We created listress, a node.js script that simulates thousands of players on a test instance, playing games, watching games, following each other, and participating in tournaments.
Before this, the only way to test changes under (somewhat) realistic load was to try them in production. This was a problem as early as 2016, when we unsuccessfully tried to update to PlayFramework from 2.4 to 2.5. Back then, the updated version worked nicely in testing, but died immediately when deployed to the live site.
Starting during the Montreal Meetup, we also made significant changes to the architecture, to deal with the growing number of players. WebSocket connections are now handled by a separate server, lila-ws. lila and lila-ws communicate using Redis pubsub. The main server no longer has to play ping-pong with individual connections. It can also efficiently let lila-ws broadcast messages to all spectators of a popular game. In the future this should also make server updates smoother for everyone.
listress and splitting out WebSocket handling enabled many dependency upgrades. We were finally able to update PlayFramework (now to 2.8, skipping 3 versions), which unlocked Scala 2.13, which in turn unlocked OpenJDK 13.
Other invisible server side changes:
- "Play with the Computer" is now also handled by a separate server, lila-fishnet, also using Redis to communicate with the main server.
- No longer immediately committing all individual moves to disk (excluding correspondence). Instead, moves are persisted at an interval and before updates. Of course this is a tradeoff. On the plus side this gives sub-millisecond processing times for moves on the server. It also reduces the size of the MongoDB oplog, allowing us to keep up to 24h delayed replica.

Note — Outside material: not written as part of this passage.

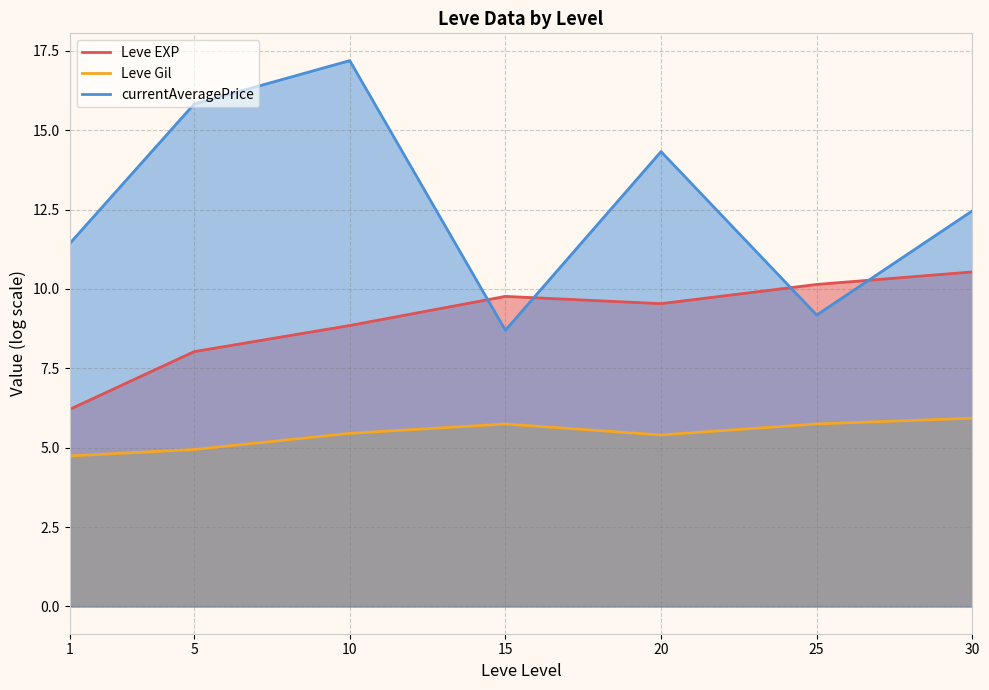

How many data points in Leve Gil are less than 5?

2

- Ported all templates from Twirl to Scalatags.
- Using MacWire for dependency injection.
- Support for TLS 1.3 (including Early-Data), for faster connection handshakes.
Other technical client side changes:
- Stockfish with multi-threaded WebAssembly, replacing the deprecated PNaCl for client side engine analysis. The build is currently limited to using 4 threads, but we are working to lift that limitation.

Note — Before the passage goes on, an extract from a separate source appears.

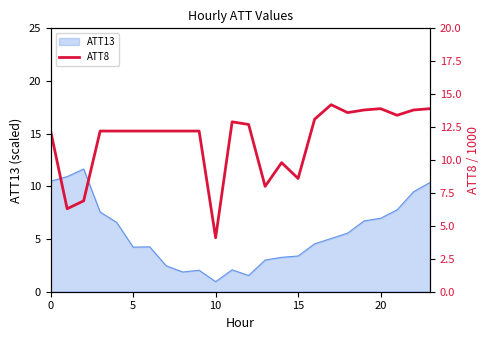

The value at 17 is 14.2. True or false?

True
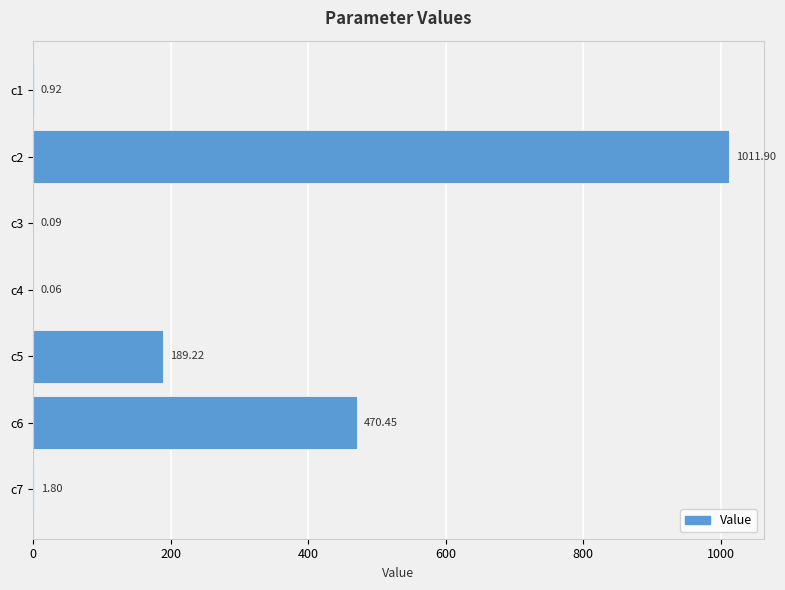

What is the sum of all values?

1674.4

- Rewrote stylesheets in SCSS. Modularity is used to build and serve separate optimised styles for the light, dark, and transparent themes.
- Ported more modules to TypeScript, now targeting ECMAScript 6.
- Built minimal icon fonts and removed dependency on Google Fonts.
- Laid foundations for offline analysis.
Happy new year!
Thanks to all players and contributors for another great year. Looking forward to seeing you in 2020!